James Fallows calls out the media:
I’ve heard angrily from a number of reporters in the last few days. They are objecting to my claims that mainstream journalism is “enabling” Senate dysfunction by describing it as dysfunction plain and simple, rather than as the result of deliberate and extremely effective Republican strategy. That strategy, over the past four-plus years, has been to apply the once-rare threat of a filibuster to virtually everything the Administration proposes. This means that when the Democrats can’t get 60 votes for something, which they almost never can, they can’t get nominations confirmed, bills enacted, or most of what they want done.
You can consider this strategy brilliant and nation-saving, if you are a Republican. You can consider it destructive and nation-wrecking, if you are a Democrat. You can view it as just what the Founders had in mind, as Justice Scalia asserted recently at an Atlantic forum. You can view it as another step down the road to collapse, since the Democrats would have no reason not to turn the same nihilist approach against the next Republican administration. Obviously I think it does more harm than good. You can even argue that it’s stimulated or justified by various tactics that Democrats have used.
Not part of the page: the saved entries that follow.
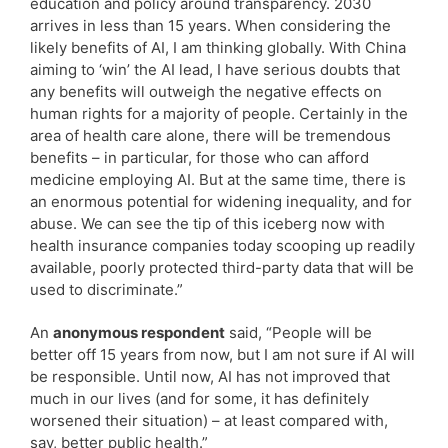
education and policy around transparency. 2030
arrives in less than 15 years. When considering the
likely benefits of AI, I am thinking globally. With China
aiming to ‘win’ the AI lead, I have serious doubts that
any benefits will outweigh the negative effects on
human rights for a majority of people. Certainly in the
area of health care alone, there will be tremendous
benefits – in particular, for those who can afford
medicine employing AI. But at the same time, there is
an enormous potential for widening inequality, and for
abuse. We can see the tip of this iceberg now with
health insurance companies today scooping up readily
available, poorly protected third-party data that will be
used to discriminate.”
An
anonymous respondent
said, “People will be
better off 15 years from now, but I am not sure if AI will
be responsible. Until now, AI has not improved that
much in our lives (and for some, it has definitely
worsened their situation) – at least compared with,
say, better public health.”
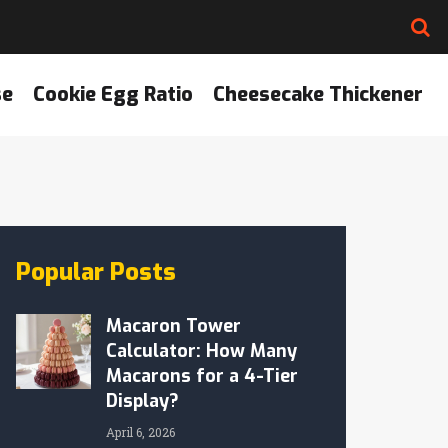
se
Cookie Egg Ratio
Cheesecake Thickener
Popular Posts
Macaron Tower
Calculator: How Many
Macarons for a 4-Tier
Display?
April 6, 2026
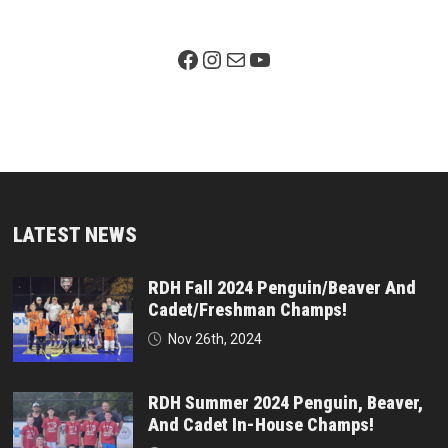
Facebook Page
Instagram
Mail
YouTube
LATEST NEWS
RDH Fall 2024 Penguin/Beaver And
Cadet/Freshman Champs!
Nov 26th, 2024
RDH Summer 2024 Penguin, Beaver,
And Cadet In-House Champs!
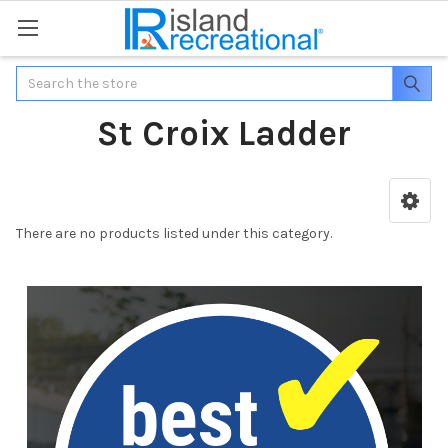
Search
St Croix Ladder
There are no products listed under this category.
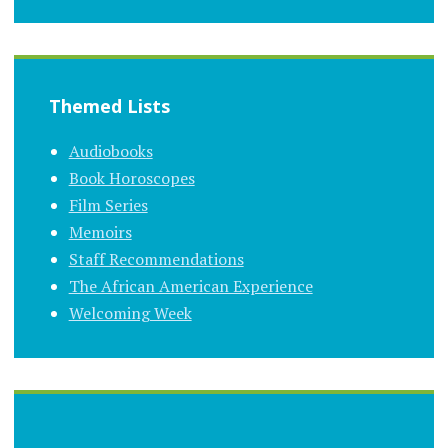
Themed Lists
Audiobooks
Book Horoscopes
Film Series
Memoirs
Staff Recommendations
The African American Experience
Welcoming Week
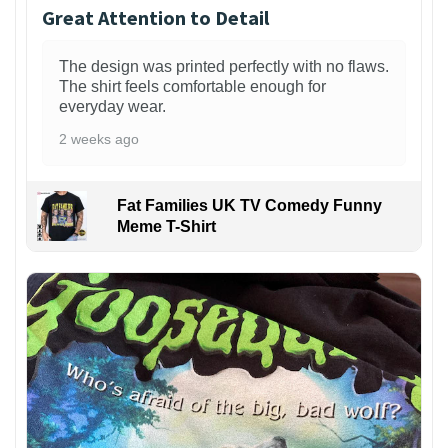
Great Attention to Detail
The design was printed perfectly with no flaws.
The shirt feels comfortable enough for
everyday wear.
2 weeks ago
Fat Families UK TV Comedy Funny
Meme T-Shirt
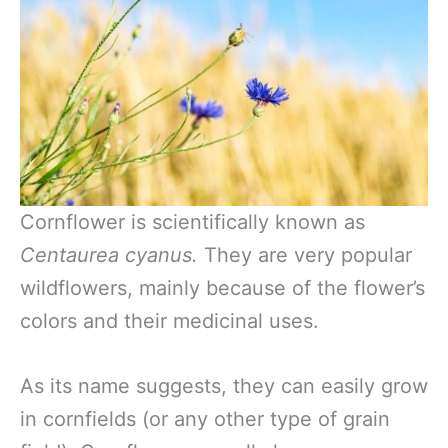
Cornflower is scientifically known as
Centaurea cyanus.
They are very popular
wildflowers, mainly because of the flower’s
colors and their medicinal uses.
As its name suggests, they can easily grow
in cornfields (or any other type of grain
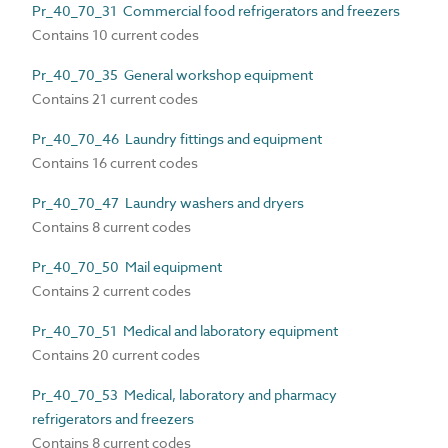
Pr_40_70_31 Commercial food refrigerators and freezers
Contains 10 current codes
Pr_40_70_35 General workshop equipment
Contains 21 current codes
Pr_40_70_46 Laundry fittings and equipment
Contains 16 current codes
Pr_40_70_47 Laundry washers and dryers
Contains 8 current codes
Pr_40_70_50 Mail equipment
Contains 2 current codes
Pr_40_70_51 Medical and laboratory equipment
Contains 20 current codes
Pr_40_70_53 Medical, laboratory and pharmacy
refrigerators and freezers
Contains 8 current codes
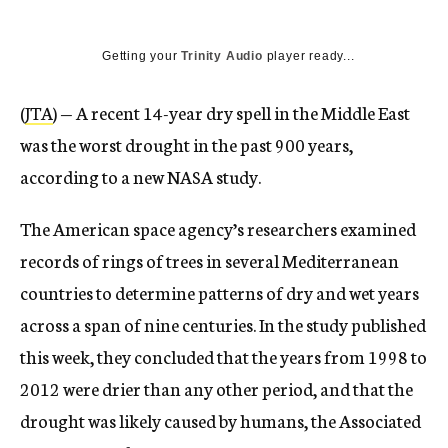
Getting your
Trinity Audio
player ready...
(
JTA
) — A recent 14-year dry spell in the Middle East
was the worst drought in the past 900 years,
according to a new NASA study.
The American space agency’s researchers examined
records of rings of trees in several Mediterranean
countries to determine patterns of dry and wet years
across a span of nine centuries. In the study published
this week, they concluded that the years from 1998 to
2012 were drier than any other period, and that the
drought was likely caused by humans, the Associated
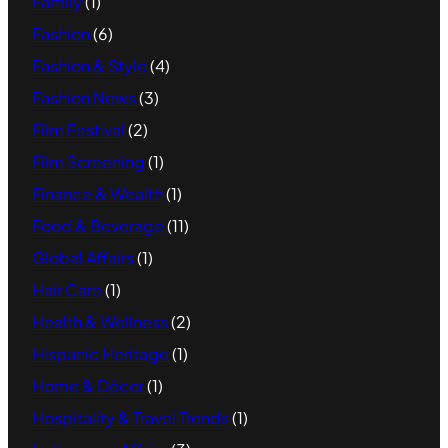
Family
(1)
Fashion
(6)
Fashion & Style
(4)
Fashion News
(3)
Film Festival
(2)
Film Screening
(1)
Finance & Wealth
(1)
Food & Beverage
(11)
Global Affairs
(1)
Hair Care
(1)
Health & Wellness
(2)
Hispanic Heritage
(1)
Home & Décor
(1)
Hospitality & Travel Trends
(1)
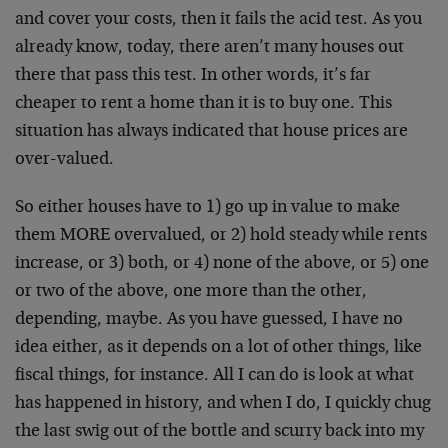
and cover your costs, then it fails the acid test. As you
already know, today, there aren’t many houses out
there that pass this test. In other words, it’s far
cheaper to rent a home than it is to buy one. This
situation has always indicated that house prices are
over-valued.
So either houses have to 1) go up in value to make
them MORE overvalued, or 2) hold steady while rents
increase, or 3) both, or 4) none of the above, or 5) one
or two of the above, one more than the other,
depending, maybe. As you have guessed, I have no
idea either, as it depends on a lot of other things, like
fiscal things, for instance. All I can do is look at what
has happened in history, and when I do, I quickly chug
the last swig out of the bottle and scurry back into my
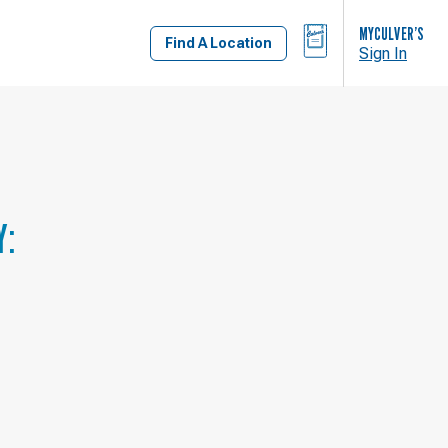
BAG
MYCULVER’S
Find A Location
Sign In
Y:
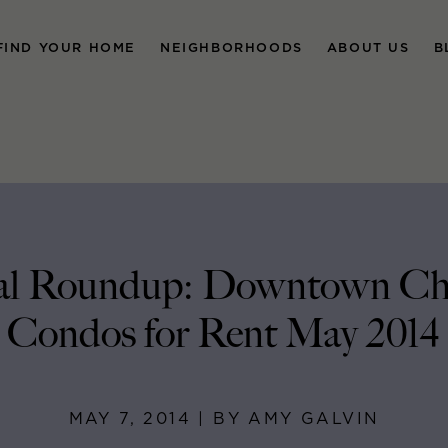
FIND YOUR HOME
NEIGHBORHOODS
ABOUT US
B
al Roundup: Downtown Ch
Condos for Rent May 2014
MAY 7, 2014 | BY AMY GALVIN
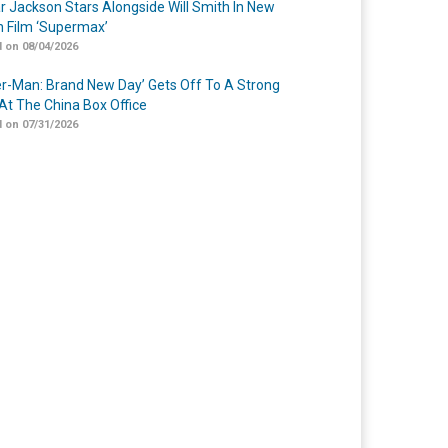
r Jackson Stars Alongside Will Smith In New
n Film ‘Supermax’
 on 08/04/2026
er-Man: Brand New Day’ Gets Off To A Strong
 At The China Box Office
 on 07/31/2026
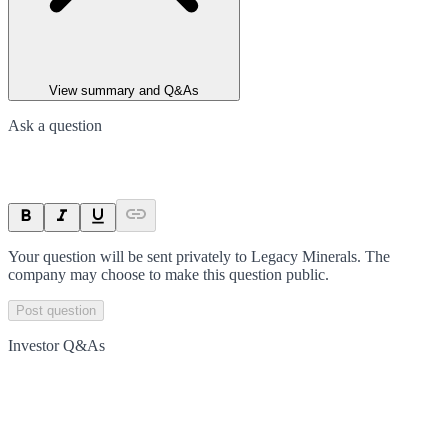
View summary and Q&As
Ask a question
Your question will be sent privately to
Legacy Minerals
. The
company may choose to make this question public.
Post question
Investor Q&As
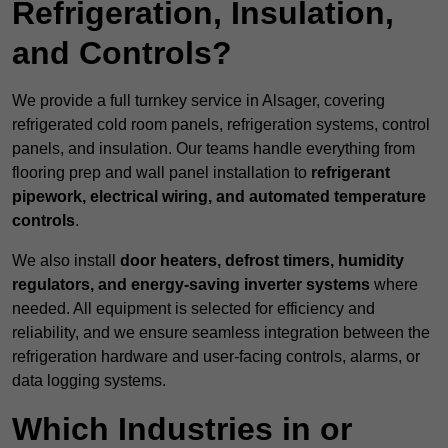
Refrigeration, Insulation,
and Controls?
We provide a full turnkey service in Alsager, covering
refrigerated cold room panels, refrigeration systems, control
panels, and insulation. Our teams handle everything from
flooring prep and wall panel installation to
refrigerant
pipework, electrical wiring, and automated temperature
controls
.
We also install
door heaters, defrost timers, humidity
regulators, and energy-saving inverter systems
where
needed. All equipment is selected for efficiency and
reliability, and we ensure seamless integration between the
refrigeration hardware and user-facing controls, alarms, or
data logging systems.
Which Industries in or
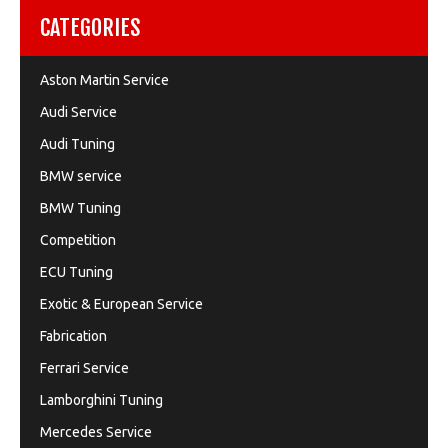
CATEGORIES
Aston Martin Service
Audi Service
Audi Tuning
BMW service
BMW Tuning
Competition
ECU Tuning
Exotic & European Service
Fabrication
Ferrari Service
Lamborghini Tuning
Mercedes Service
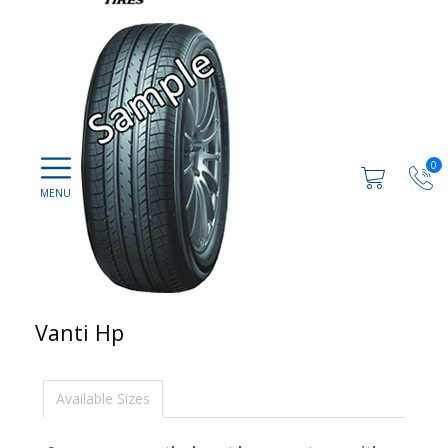
0
Vanti Hp
Available Sizes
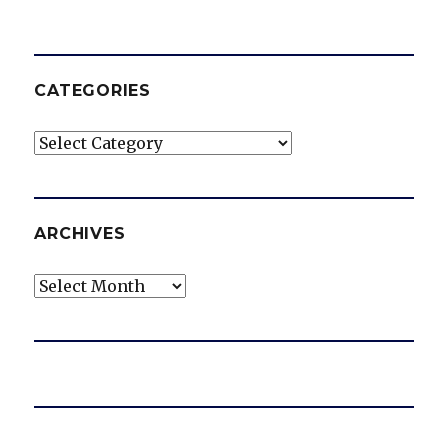
CATEGORIES
Categories
ARCHIVES
Archives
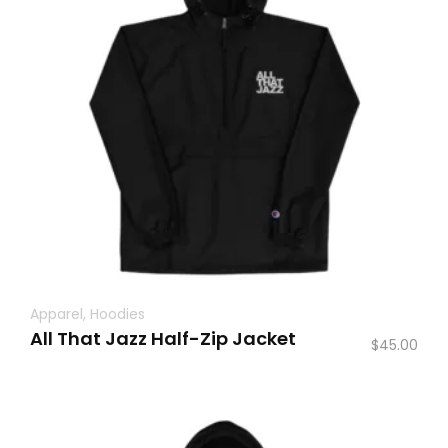
Apparel
,
Hoodies
All That Jazz Half-Zip Jacket
$
45.00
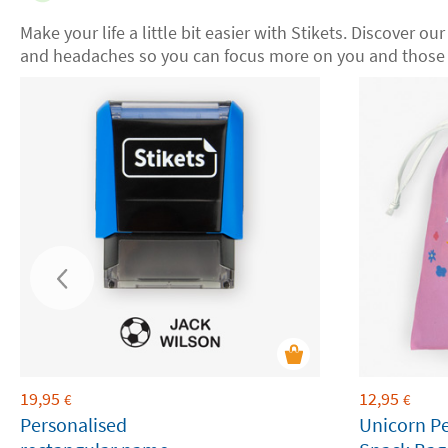
Make your life a little bit easier with Stikets. Discover ou
and headaches so you can focus more on you and those 
19,95
12,95
€
€
Personalised
Unicorn P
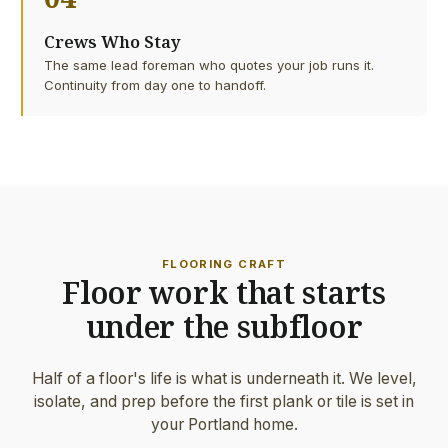
Crews Who Stay
The same lead foreman who quotes your job runs it.
Continuity from day one to handoff.
FLOORING CRAFT
Floor work that starts
under the subfloor
Half of a floor's life is what is underneath it. We level,
isolate, and prep before the first plank or tile is set in
your Portland home.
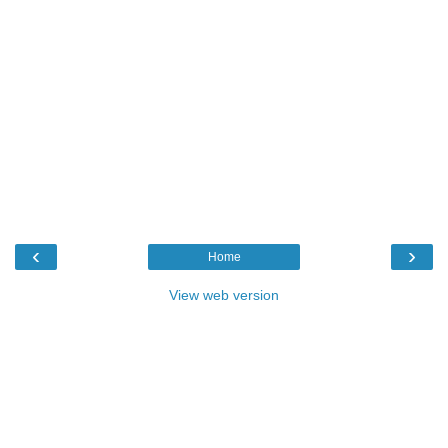
‹
›
Home
View web version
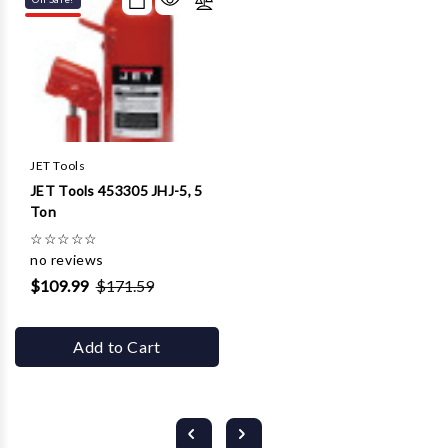
JET Tools
JET Tools 453305 JHJ-5, 5
Ton
☆
☆
☆
☆
☆
no reviews
$109.99
$171.59
Add to Cart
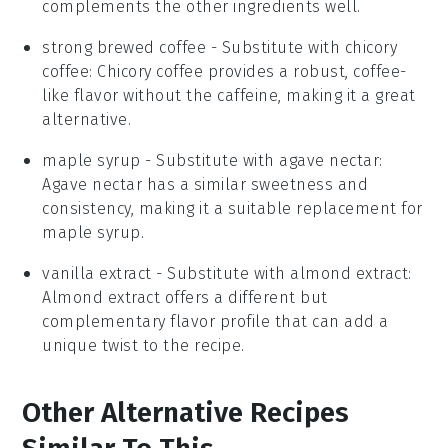
complements the other ingredients well.
strong brewed coffee
- Substitute with
chicory
coffee
: Chicory coffee provides a robust, coffee-
like flavor without the caffeine, making it a great
alternative.
maple syrup
- Substitute with
agave nectar
:
Agave nectar has a similar sweetness and
consistency, making it a suitable replacement for
maple syrup.
vanilla extract
- Substitute with
almond extract
:
Almond extract offers a different but
complementary flavor profile that can add a
unique twist to the recipe.
Other Alternative Recipes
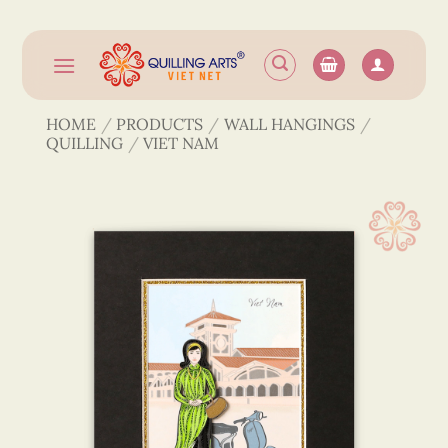
Skip
to
content
HOME
/
PRODUCTS
/
WALL HANGINGS
/
QUILLING
/
VIET NAM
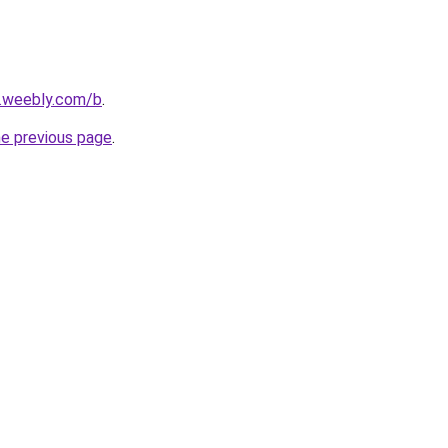
s.weebly.com/b
.
he previous page
.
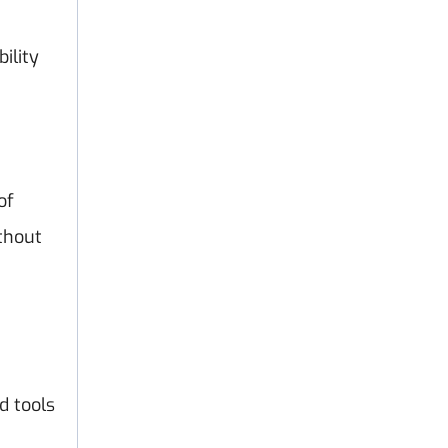
ility
of
thout
d tools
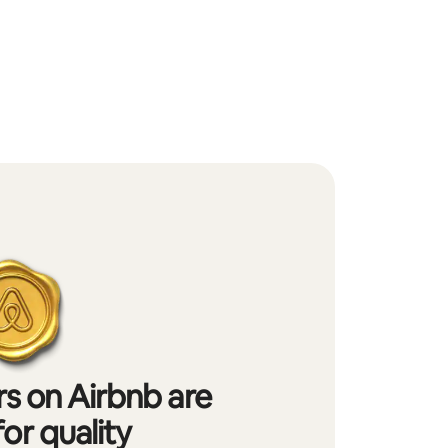
s on Airbnb are
or quality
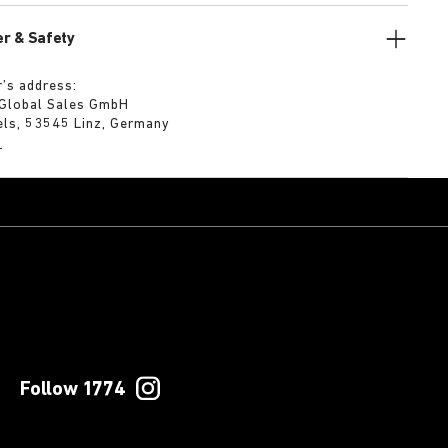
r & Safety
’s address:
 Global Sales GmbH
els, 53545 Linz, Germany
m
Follow 1774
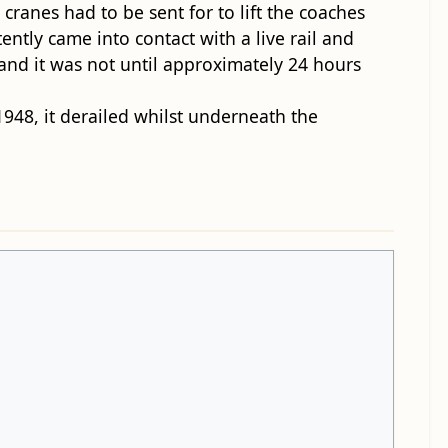
 cranes had to be sent for to lift the coaches
tently came into contact with a live rail and
and it was not until approximately 24 hours
1948, it derailed whilst underneath the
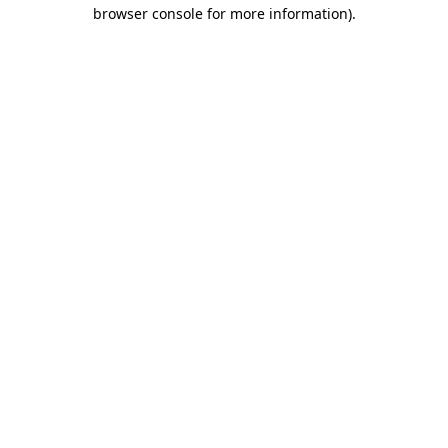
browser console for more information)
.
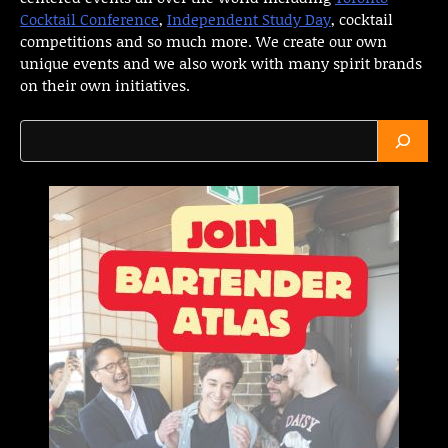
Cocktail Conference
,
Independent Study Day
, cocktail
competitions and so much more. We create our own
unique events and we also work with many spirit brands
on their own initiatives.
Search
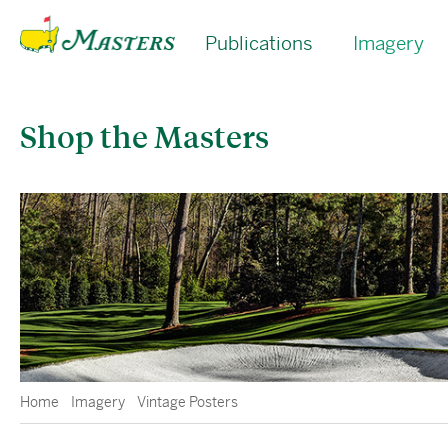
Publications
Imagery
Shop the Masters
Home
Imagery
Vintage Posters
But you shouldn’t pretend that it doesn’t exist. That was my objection to a recent big Washington Post story on what is wrong with the Senate, which did not contain the word “filibuster.” And there is an example again this very day. I wish to Heaven that the item had appeared somewhere else, but it happens that it’s also in the Post. A story on what happened to Obama’s jobs-bill proposal in the Senate concentrates on the two Plains States Democrats, Ben Nelson and Jon Tester, who defected during the cloture vote — and not on the 100% Republican opposition to even bringing this bill up for consideration.
Go read the whole thing. Fallows is correct. Our media narrative is a huge problem.